I am setting up apache to do url rewriting. What I want to do is that if the user type the address of my website, say, http://mysite49.com, I wish the browser automatically change the url to https://mysite49.com. I have following questions:
1)Do I have to open two ports, both 80 and 443(for https)? 2)How to do this functionality?
I think that is a redirection rather than a URL rewritting question. (My understanding is that the term 'URL writing' does not apply to the protocol and server name portion of a URL.)
This is important in your context because if the initial connection to the server from the client is with HTTP then it cannot be internally switched by httpd to HTTPS. Why? Because the client will need to initiate a new HTTPS connection to get all that SSL stuff done first before httpd can start reading headers and stuff.
The rediction can be accomplished quickly with simple HTML file with redirection meta tags. Or you could have a script on your web server that does an HTTP redirection. I'd recommend the later because it is arguable more effeciant to do so at a lower level.
Hope that helps.
Stu [ September 21, 2006: Message edited by: Stu Thompson ]
"This is not to say that design is unnecessary. But after a certain point, design is just speculation." --Philip Chu
Joined: Jul 20, 2001
Sorry, I might not make my problem clear. What I am trying to discuss is that I want to put "RewriteEngine" directive in my config of apache, so that if somebody type: http://my_website_name.com , the url will be automatically changed to https://my_website_name.com, thus I want to force user to use https instead of http.
Here is what I put in the config httpd.conf of apache(It is working):
Actually, the mod_rewrite module which is used here can do either redirect or rewrite, so, yes, it is possible to change from HTTP to HTTPS in this way. As far as HTTP is concerned, that is a client-side redirect, though.
And, like Stu says, both ports need to be open, because how would Apache ever see the HTTP request if port 80 wasn't open?
Not saying I don't believe you but pllease explain how it would work. Everything I know about HTTP, HTTPS, and URL rewriting says it is not possible.
(Then again, i am weak on URL rewritting.) Specifically, how does the protocolol negotiation take place?
If I have it wrong I will gladly eat my boot. _p
Joined: Mar 22, 2005
I'm not up on the internals of mod_rewrite (i.e., how it works internally), but it can do either a rewrite (kind of like a forward) or a redirect (roundtrip to the client and back). The latter can be used to catch HTTP URLs and redirect to the appropriate HTTPS URL (but as far as Apache/mod_rewrite is concerned, it would still be a "rewrite", because that's what mod_rewrite does).

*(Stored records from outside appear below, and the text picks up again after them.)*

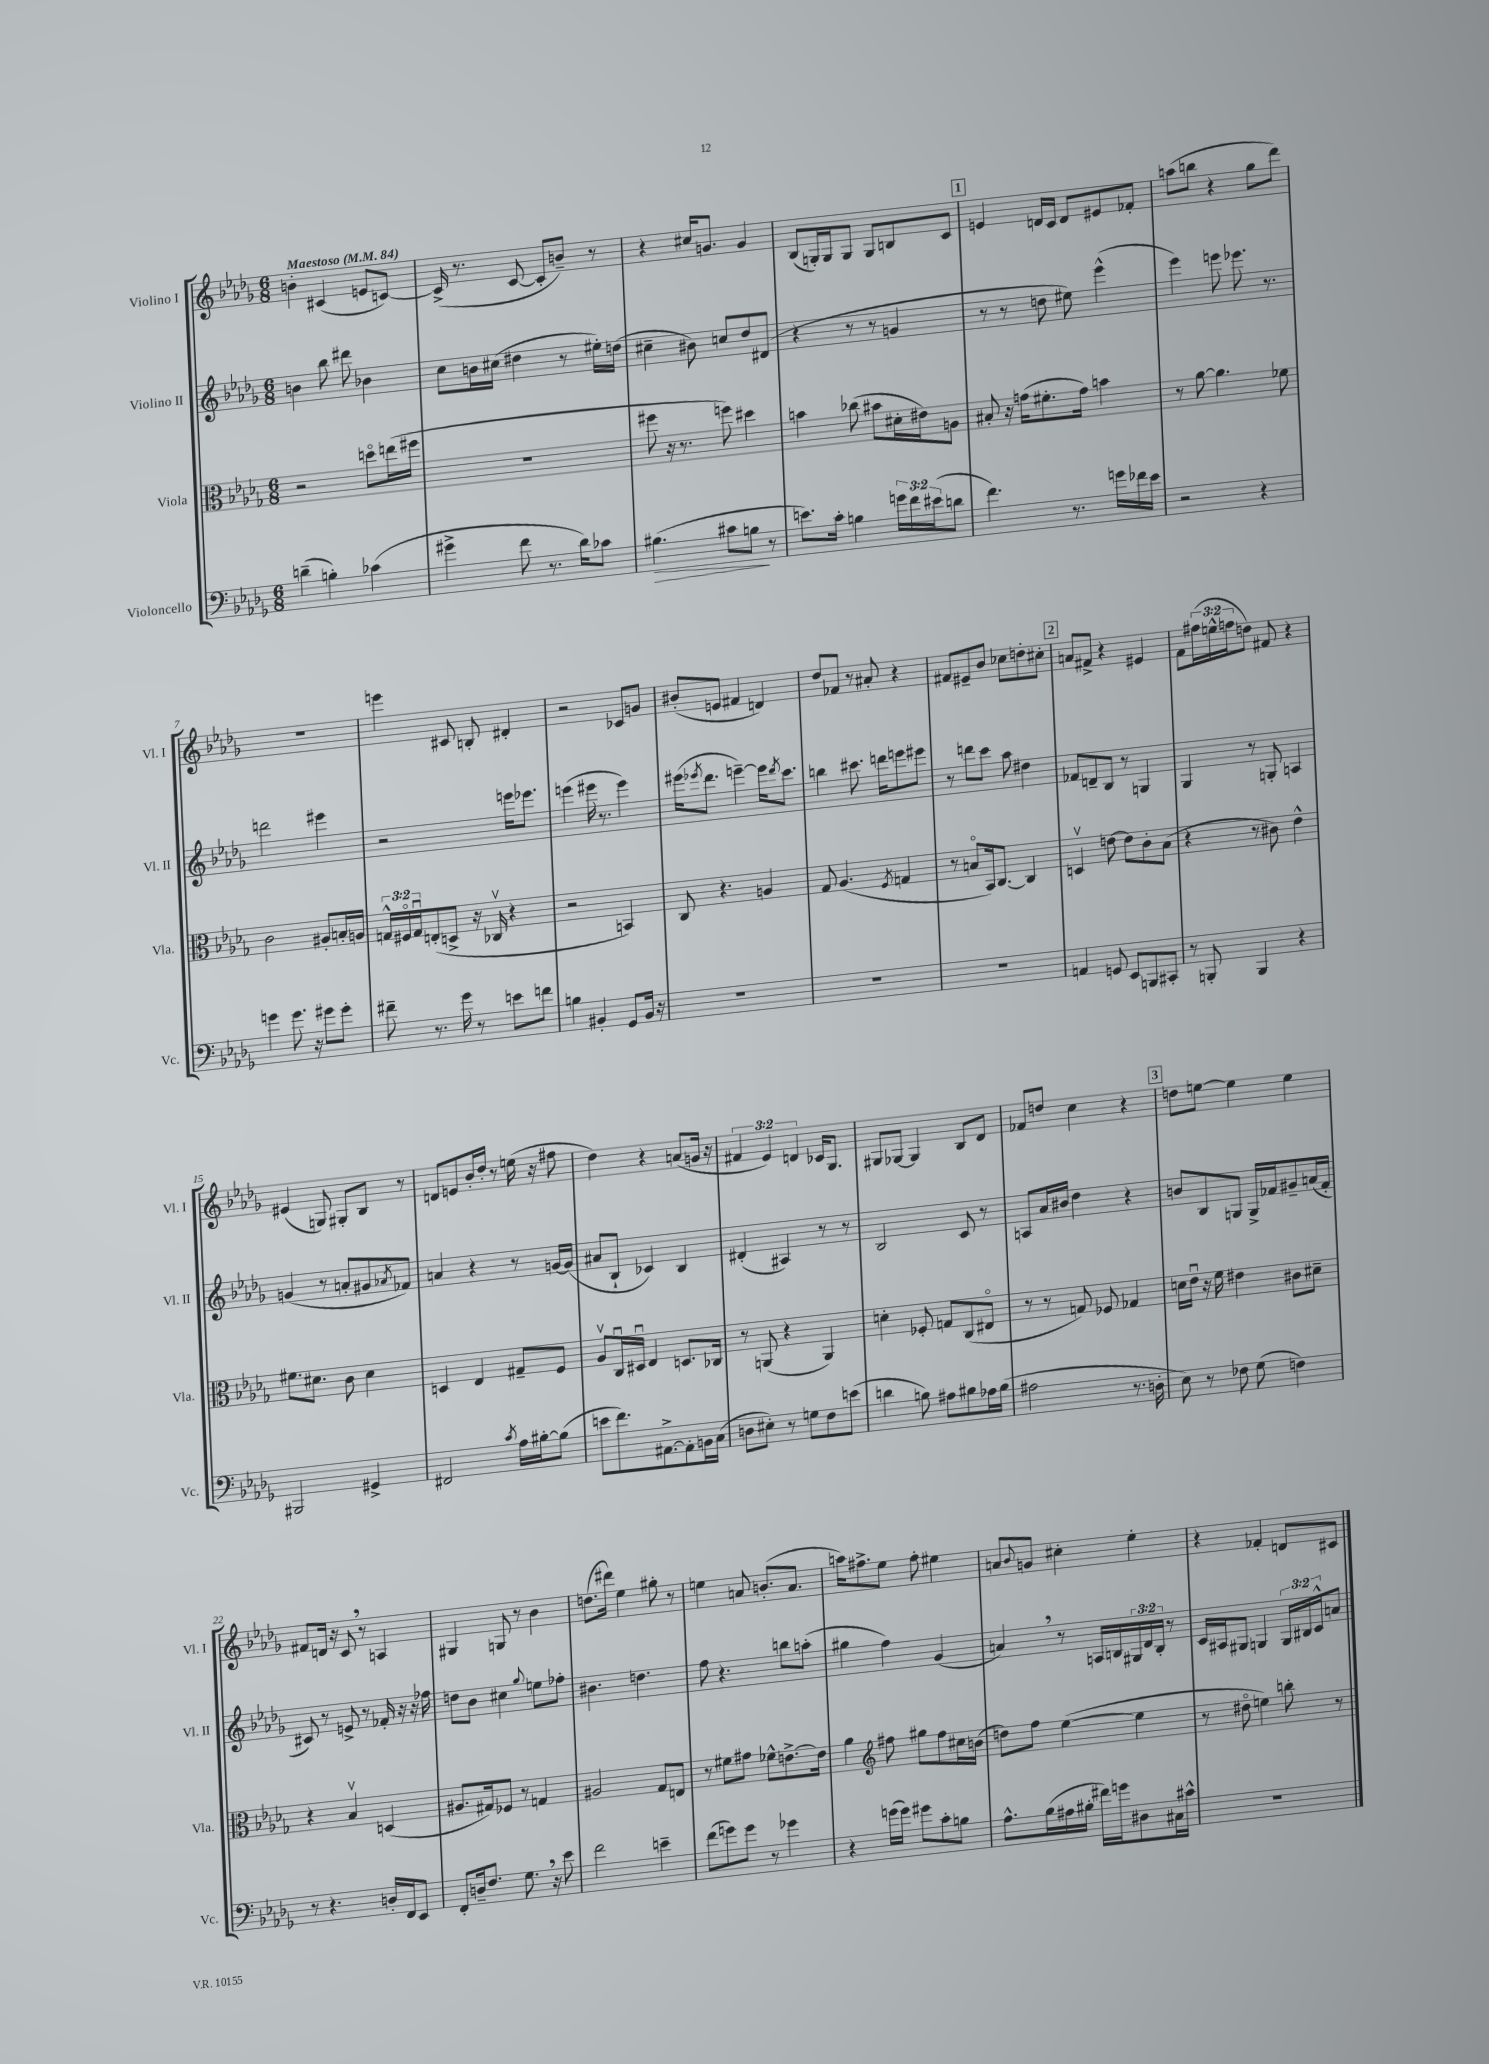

**kern	**kern	**kern	**kern
*staff4	*staff3	*staff2	*staff1
*clefF4	*clefC3	*clefG2	*clefG2
*k[b-e-a-d-g-]	*k[b-e-a-d-g-]	*k[b-e-a-d-g-]	*k[b-e-a-d-g-]
*M6/8	*M6/8	*M6/8	*M6/8
*MM84	*MM84	*MM84	*MM84
(4d~	2r	4b	4b'
4B')	.	8bb-	(4c#
.	.	8ddd#	.
(4c-	8ddo	4b-	8e
.	(16ee	.	[8c)
.	16ff#	.	.
=	=	=	=
4g#^	2.r	8cc	(16c^]
.	.	.	8.r
.	.	16b	.
.	.	(16cc#	.
8f	.	4dd#	[8c
8.r	.	.	8c']
.	.	8r	8b~)
16d-)	.	.	.
8c-	.	16ee#')	8r
.	.	(16dd	.
=	=	=	=
(4.B#	8ff#	4cc#~	4r
.	16r	.	.
.	8.r	.	.
.	.	8b#)	16cc#
.	.	.	8.g
8c#	8ff)	8cc	.
8B	4dd#	8dd-	4g
8r	.	(8d#	.
=	=	=	=
8.e)	4b	4r	(8B-
.	.	.	16G')
16c'	.	.	16G
4B	(8cc-	8r	8G
.	8b#	8r	8G
24g	16d#'	4g	8B
24f	.	.	.
.	16e#)	.	.
(24e#	.	.	.
8d	8A	.	8c
=	=	=	=
4.f)	8B#'	8r	4e
.	16r	8r	.
.	(16g	.	.
.	8.f#'	8dd	16d
.	.	.	16c
8.r	.	8ee#)	8d
.	16g)	.	.
.	4b	(4eee-^^	8e#
16g	.	.	.
16f-	.	.	8f-'
16e-	.	.	.
=	=	=	=
2r	8r	4eee-)	(8aa
.	[8a-	.	8bb
.	4.a-]	8eee	4r
.	.	8.eee-	.
4r	.	.	8gg-
.	.	8.r	.
.	8f-	.	8ddd-)
=	=	=	=
4g	2c	2ddd	2.r
8.g	.	.	.
16r	.	.	.
8g#	8A#'	4eee#	.
8g#'	16B'	.	.
.	16A	.	.
=	=	=	=
8f#~	24G^^	2r	4eee
.	24F#o	.	.
.	24Gu	.	.
8.r	(8E'	.	.
.	8D^	.	8c#
16g-	.	.	.
8r	16r	.	8B'
.	16C-v	.	.
8e	4r	16eee	4d#'
.	.	8.eee-	.
8f	.	.	.
=	=	=	=
4B	2r	(4eee	2r
4BB#'	.	16eee#	.
.	.	8.r	.
8GG-	4BB)	4eee#)	8c-
16BB#	.	.	8g
16r	.	.	.
=	=	=	=
2.r	8C	(16eee#	(8b#'
.	.	8qeee-	.
.	.	8.ddd-	.
.	4.r	.	8e
.	.	[4eee~)	4f#
.	4A	16eee]	4d)
.	.	8qddd-	.
.	.	8.ccc	.
=	=	=	=
2.r	8G-	4bb	8dd-
.	(4.A-	.	8f-
.	.	8.ccc#	8r
.	.	.	8a#'
.	.	16ddd	.
.	8qF	.	.
.	4G	8eee	4r
.	.	8eee#	.
=	=	=	=
2.r	8r	8r	8f#
.	8Bo	8ddd	8e#~
.	16BB-)	8ccc	8b-
.	[8.C	.	.
.	.	8aa-	8cc-
.	4C]	4dd#	8dd'
.	.	.	8cc#'
=	=	=	=
4AA	4Dv	8f-	8a
.	.	8d~	8f#^
8GG	[8e	8B-	4r
8EE-	8e]	8r	.
8BBB	8c'	4G	4e#
8CC#'	(8B-	.	.
=	=	=	=
8r	4r	4G-	8f
8BBB'	.	.	(24ff#
.	.	.	24ee^^
.	.	.	24ff
4BBB	8r	8r	8dd)
.	8c#)	8G'	8f#
4r	4e-^^	4A	4r
=	=	=	=
2BBB#	8.f#	(4g	(4e#
.	8.d#	.	.
.	.	8r	8G)
.	8c	8a'	8G#'
4GG#^	4d#	8g#	8B-
.	.	8qa-	.
.	.	8f-)	8r
=	=	=	=
2FF#	4D	4a	8d
.	.	.	8e
.	4E-	4r	16b-'
.	.	.	16dd-'
.	.	.	8r
8qc	.	.	.
16A-	8G#~	8r	(16ee
[16B#'	.	.	16r
(8B#]	8F	[16g	8ff#
.	.	(16g]	.
=	=	=	=
8e	8A-v	8a#	4dd-)
8.f)	16Cu	8B-`	.
.	16D#u	.	.
.	4E-	4c-)	4r
[8.AA#^	.	.	.
8AA#']	8.D	4B-	(8a
16BB	.	.	16g
(16C	16C-	.	16r
=	=	=	=
8D	8r	(4d#'	6f#
8E#')	(8AA	.	.
.	.	.	6e-)
8r	4r	4A#)	.
.	.	.	6d
8G	.	.	.
8F	4AA)	8r	16c-
.	.	.	8.G-
(8e	.	8r	.
=	=	=	=
4d	4d'	2B-	8G#
.	.	.	[8G-
8B)	8F-'	.	4G-]
8A#	8G	.	.
8B#	(8C	8c	8B-
16A-	8E#o	8r	8d-
(16B#	.	.	.
=	=	=	=
2A#	8r	8A	8f-
.	8r	16a-	8dd
.	.	16b#	.
.	8G)	4dd-	4cc
.	8F-	.	.
8.r	4G-	4r	4r
16D'	.	.	.
=	=	=	=
8E-)	16d	8b	8dd
.	16e-u	.	.
8r	16r	8B-	[8ee
.	16f	.	.
8F-	4e#	8G	4ee]
(8G-	.	16G^	.
.	.	16f-	.
4F)	8c#	8g#~	4ee
.	8d#~	(16a	.
.	.	16f-'	.
=	=	=	=
8r	4r	8c#)	8f#
4.r	.	8r	16d
.	.	.	16r
.	4B-v	8e^	8c
.	.	8r	8r
16D'	(4D	16f-'	4A
16FF	.	16r	.
8EE-	.	16r	.
.	.	16ff-	.
=	=	=	=
8FF'	8.A#	8dd	4G#
16D~	.	8b-	.
8.F	16G#)	.	.
.	8F-	4cc#	8G
8.G-	8r	.	8r
.	.	8qqgg-	.
.	4G	8ee	4b-
16r	.	.	.
8e-	.	8ff-'	.
=	=	=	=
2f	2A#	4.b#	(8.dd
.	.	.	16ddd#)
.	.	.	4ee-
.	.	4.dd	.
4e~	8G-	.	8gg#'
.	8E	.	8r
=	=	=	=
(8f	8r	8ff	4ee
8g)	8f#	4.r	.
8g	8g#	.	8a
8r	8f-^^	.	(8.b'
4g-	[8.e^	8bb	.
.	.	.	8.a
.	.	(8aa'	.
.	16e]	.	.
=	=	=	=
4r	4a-	4gg#	16aa)
.	.	.	8.ff#^
*	*clefG2	*	*
(16g	8ff#	4ff)	8ee-
16g)	.	.	.
8g#	8gg#	.	8ff#'
8c'	8ff#	(4g-	4ee#
8B	16cc#	.	.
.	(16b	.	.
=	=	=	=
8.A-^^	8dd)	4a)	8a
.	.	.	8qqb-
.	8ff	.	8g
(16B-	.	.	.
16A#	([4ee-	8r	4cc#'
16B#'	.	.	.
16f#)	.	16A	.
16g	.	16B	.
8D#	4ee-]	24G#	4ee-'
.	.	24d-	.
.	.	24B'	.
16C#	.	8r	.
16c#^^	.	.	.
=	=	=	=
2.r	8r	16c	4r
.	.	16A#	.
.	8dd#o	8G#	.
.	4ee)	4G	4f-'
.	8bb'	24G	8d
.	.	24B#	.
.	.	24c^^	.
.	8r	8a	8c#
==	==	==	==
*-	*-	*-	*-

Like you suggest, I think there would be difficulties forwarding an HTTP request to an HTTPS address. But actually, come to think of it, mod_rewrite might just send an HTTPS request, and then return its results to the client via HTTP, thus completely masquerading the use of HTTPS. I'm not sure if that's really possible, though.
Joined: Jun 14, 2006
OK, if the mod_rewrite can force a roundtrip to the client then it would work. But that would really a redirection...based on a rewritten URL, yes, but a redirection none the less.
If mod_rewrite were to proxy the request to https and send the response back to the client over http...then, well...that sorta defeats the purpose. :p What benefit would there be to do this? It is definitely not secure.
David: The S in HTTPS is for secure (duh). The security is implemented via SSL. SSL sits just below HTTP on the network stack. That is important because the SSL negotiation (public and then private key exchange) must occur before the HTTP request and response(s) are read and written. Also note that the client must initiate the negotiation. The server cannot decide, after receiving a client HTTP request, that it suddenly wants everything encrypted.
Again, if I have any of this wrong then I'll eat my boot. [ September 22, 2006: Message edited by: Stu Thompson ]
Joined: Jun 14, 2006
PS: I gather www.boh.com is exactly what David wants to do.
Matt, Please start a new thread with your question. Most people aren't going to scroll all the way to the bottom of an old thread to look for a new question. Also, if this discussion is still active, asking another question would be considered thread hijacking; a very rude thing to do.